A moneyline is a set of sports betting odds in which you bet on one side to simply win outright. There are negative and positive numbers when it comes to moneylines. It’s possible that both teams could have a negative number, but that is more the exception than the rule. Most of the time one team will have a negative number and one team will have a plus sign in front of their number. The team with the (-) is the favorite in that case and the team with the (+) is the underdog.
When you bet the point spread, you are betting on the margin in victory. Just like moneylines, a minus sign (-) means that team is the favorite. A plus sign (+) means that the team is the underdog. For example, you are betting on a basketball game. One team is -5 and the other is +5. The team that is -5 is the favorite. This means that either team must win by at least 5 points in order to cover the spread. The team that is +5 is more valuable because they are the underdog.
The over/under is based on the total number of points, runs, goals, etc. For example, you are betting on a baseball game and the O/U is 9. You can either bet over 9 total runs or under 9 total runs. If you bet the over, both teams have to combine for over 9 runs. If you bet the under, both teams have to combine for under 9 runs.

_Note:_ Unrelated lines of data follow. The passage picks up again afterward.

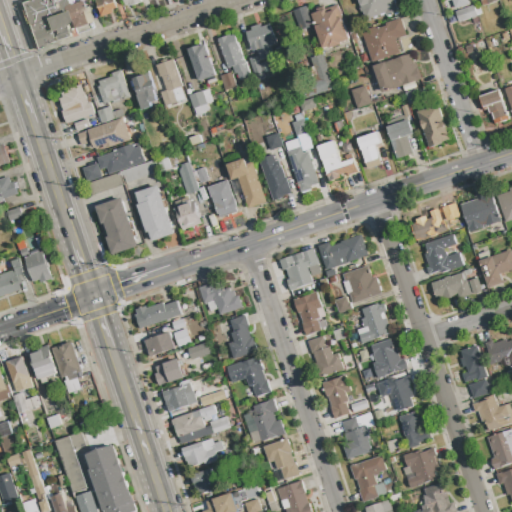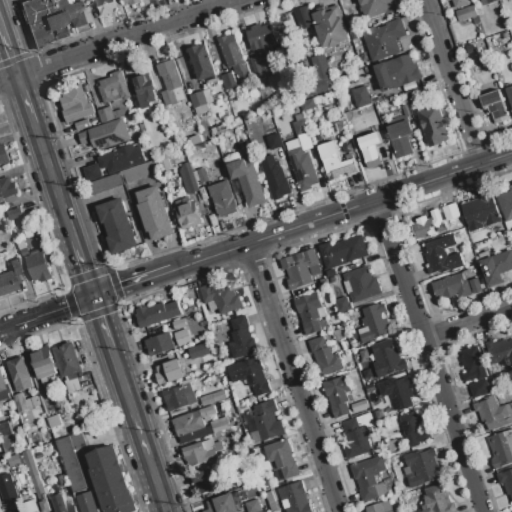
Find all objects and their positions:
building: (486, 1)
building: (491, 1)
building: (130, 2)
building: (130, 2)
building: (458, 3)
building: (459, 3)
building: (104, 6)
building: (105, 7)
building: (376, 8)
building: (377, 8)
building: (77, 14)
building: (466, 14)
building: (301, 16)
building: (52, 19)
building: (303, 19)
building: (45, 21)
road: (0, 24)
building: (329, 27)
building: (330, 28)
road: (118, 40)
building: (261, 40)
building: (383, 40)
building: (384, 40)
building: (262, 41)
road: (9, 50)
building: (233, 55)
building: (234, 56)
building: (201, 62)
building: (202, 63)
building: (258, 67)
building: (258, 68)
building: (403, 70)
building: (322, 73)
building: (397, 73)
building: (383, 77)
road: (455, 80)
building: (227, 81)
building: (170, 83)
building: (228, 83)
building: (170, 84)
building: (112, 89)
building: (113, 89)
building: (144, 91)
building: (145, 91)
building: (509, 95)
building: (360, 96)
building: (509, 96)
building: (361, 97)
building: (413, 97)
road: (26, 100)
building: (74, 101)
building: (97, 101)
building: (73, 102)
building: (200, 102)
building: (199, 104)
building: (307, 105)
building: (494, 106)
building: (495, 107)
building: (105, 115)
building: (107, 115)
building: (82, 125)
building: (433, 126)
building: (434, 127)
building: (299, 128)
building: (300, 128)
building: (104, 135)
building: (105, 135)
building: (400, 136)
building: (401, 138)
building: (272, 142)
building: (274, 142)
building: (370, 149)
building: (370, 150)
building: (3, 155)
building: (3, 156)
building: (122, 159)
building: (335, 162)
building: (335, 163)
building: (163, 165)
building: (123, 167)
building: (302, 168)
building: (303, 169)
building: (92, 172)
building: (92, 173)
building: (139, 173)
building: (187, 175)
building: (202, 176)
building: (274, 177)
building: (187, 178)
building: (274, 178)
building: (247, 181)
road: (55, 182)
building: (247, 183)
building: (106, 184)
building: (7, 188)
building: (7, 189)
building: (223, 199)
building: (223, 200)
building: (505, 204)
building: (506, 205)
road: (340, 211)
building: (479, 212)
building: (153, 213)
building: (186, 213)
building: (480, 213)
building: (154, 214)
building: (187, 214)
building: (15, 215)
building: (434, 223)
building: (432, 225)
building: (117, 226)
building: (118, 227)
building: (342, 252)
building: (343, 252)
building: (24, 253)
building: (441, 255)
building: (442, 257)
building: (495, 266)
building: (37, 267)
building: (496, 267)
building: (38, 268)
road: (85, 268)
building: (300, 269)
building: (299, 270)
building: (330, 273)
building: (10, 276)
building: (10, 277)
building: (324, 283)
road: (132, 284)
building: (360, 285)
building: (361, 285)
building: (475, 286)
building: (455, 287)
building: (452, 288)
traffic signals: (95, 297)
building: (220, 298)
building: (220, 299)
building: (343, 306)
building: (195, 310)
building: (309, 312)
road: (47, 313)
building: (157, 313)
building: (309, 313)
building: (157, 315)
road: (103, 321)
road: (465, 323)
building: (373, 324)
building: (373, 324)
building: (178, 325)
building: (339, 335)
building: (181, 337)
building: (240, 337)
building: (201, 338)
building: (241, 339)
building: (158, 344)
building: (159, 344)
building: (199, 351)
building: (499, 351)
building: (193, 352)
building: (500, 353)
building: (324, 357)
road: (423, 357)
building: (325, 358)
building: (386, 358)
building: (387, 360)
building: (67, 362)
building: (68, 362)
building: (43, 363)
building: (44, 363)
building: (472, 364)
building: (473, 365)
building: (168, 372)
building: (18, 374)
building: (169, 374)
building: (367, 374)
building: (20, 375)
building: (250, 375)
building: (509, 375)
building: (250, 376)
road: (295, 377)
building: (2, 383)
building: (2, 387)
building: (479, 389)
building: (479, 389)
building: (397, 392)
building: (401, 393)
building: (373, 395)
building: (337, 396)
building: (338, 396)
building: (179, 397)
building: (177, 398)
building: (211, 399)
building: (207, 401)
building: (20, 403)
building: (33, 404)
building: (360, 406)
building: (494, 413)
building: (493, 414)
building: (193, 421)
building: (54, 422)
building: (264, 422)
building: (264, 423)
building: (86, 424)
building: (197, 425)
building: (220, 426)
building: (4, 429)
road: (138, 429)
building: (413, 429)
building: (5, 430)
building: (413, 430)
building: (197, 434)
building: (357, 436)
building: (357, 436)
building: (393, 447)
building: (500, 448)
building: (501, 450)
building: (201, 453)
building: (202, 453)
building: (282, 459)
building: (282, 459)
building: (13, 461)
building: (71, 461)
building: (72, 461)
building: (29, 464)
building: (422, 467)
building: (421, 468)
building: (368, 478)
building: (369, 478)
building: (109, 480)
building: (110, 481)
building: (506, 481)
building: (35, 482)
building: (204, 482)
building: (205, 482)
building: (507, 484)
building: (7, 488)
building: (7, 489)
building: (39, 489)
building: (293, 498)
building: (294, 498)
building: (436, 500)
building: (437, 500)
building: (271, 502)
building: (86, 503)
building: (86, 503)
building: (61, 504)
building: (62, 504)
building: (221, 504)
building: (31, 505)
building: (222, 505)
building: (45, 506)
building: (252, 506)
building: (253, 506)
building: (379, 507)
building: (379, 507)
building: (511, 508)
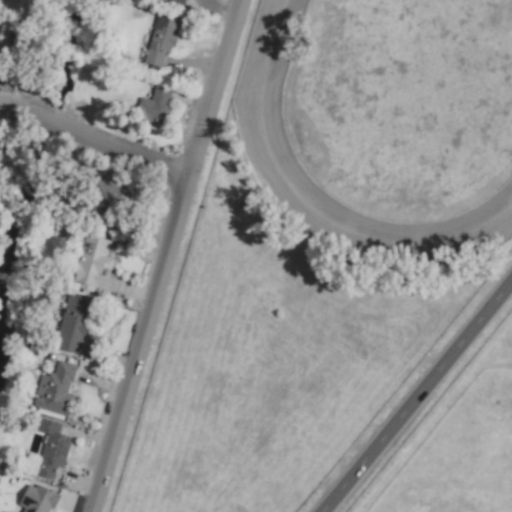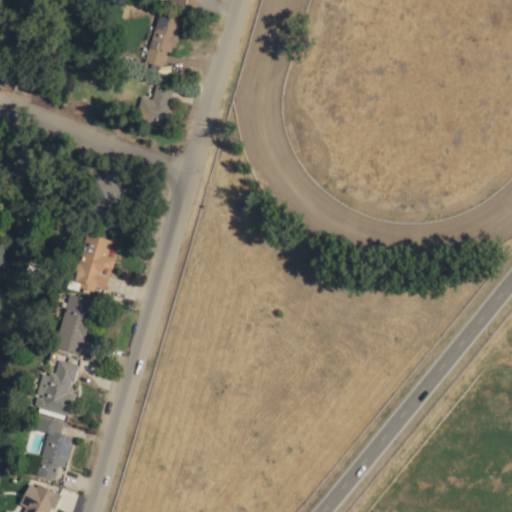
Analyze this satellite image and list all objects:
building: (161, 40)
building: (156, 104)
road: (95, 139)
building: (104, 196)
crop: (329, 239)
road: (164, 254)
building: (94, 265)
building: (73, 324)
road: (406, 390)
crop: (449, 438)
building: (51, 449)
building: (37, 499)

Live in-game betting gives you the opportunity to bet live when games are in action. At any point during any sporting event the books will calculate the potential chance of an event happening and then offer odds on that outcome. They will recalculate those probabilities over and over again with adjustments made for positive and negative occurrences on the preceding play. Sometimes the last play does not change the price being offered. Other times it could be a drastic change. For example, the odds will move massively in the direction of the defense that just recorded a pick six on the previous play. It might move very little when it goes from a 3-0 to a 3-1 count in baseball.